> _Short exercise a_
List every parameter name in the calibration table of the neptoon settings text.

> _Selected text_

++++++++

Quality Assessment Settings¶
We include some simple options for quality assessment in neptoon using SaQC as the back-end. More information about how to do this is provided further below on this page (and examples are shown in the example config above).
We do not plan to expand this further to avoid scope creep. Neptoon is designed to process CRNS data. We provide some options to QA data used directly in this process. To QA any additional co-located sensors, we would recommend using a system designed for QA specifically (e.g., SaQC).
Calibration¶
Calibration finds your N0 term. For this we need sample data acquired from the site. When available the following section tells neptoon where the data is and what the format is.
| Parameter | Required | Type | Example | Description |
|---|---|---|---|---|
| calibrate | Yes | boolean | True |
Toggle for whether calibration will be done |
| location | No | string | home_dir/example_data/FSCD001_calibration.csv |
Location of the calibration data |
| date_time_format | No | string | "%d.%m.%Y %H:%M" |
DateTime format of the calibration data |
Key Column Names (Calibration)¶
These values are required if calibrate is set to true in the above section.

++++++++

> _Exercise materials_
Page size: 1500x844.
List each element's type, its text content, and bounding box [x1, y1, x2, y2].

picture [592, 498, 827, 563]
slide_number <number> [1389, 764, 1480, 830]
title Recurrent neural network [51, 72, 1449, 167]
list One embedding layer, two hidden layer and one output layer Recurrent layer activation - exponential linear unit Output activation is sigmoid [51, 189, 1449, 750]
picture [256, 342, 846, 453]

++++++++

> _Short exercise b_
Take the records from their start through the line containing "title Recurrent neural" and write that stretch again with "enclosing box" substituted for "bounding box", leaving everything else unchanged.

> _Full answer a_
calibrate
location
date_time_format

> _Full answer b_
Page size: 1500x844.
List each element's type, its text content, and enclosing box [x1, y1, x2, y2].

picture [592, 498, 827, 563]
slide_number <number> [1389, 764, 1480, 830]
title Recurrent neural network [51, 72, 1449, 167]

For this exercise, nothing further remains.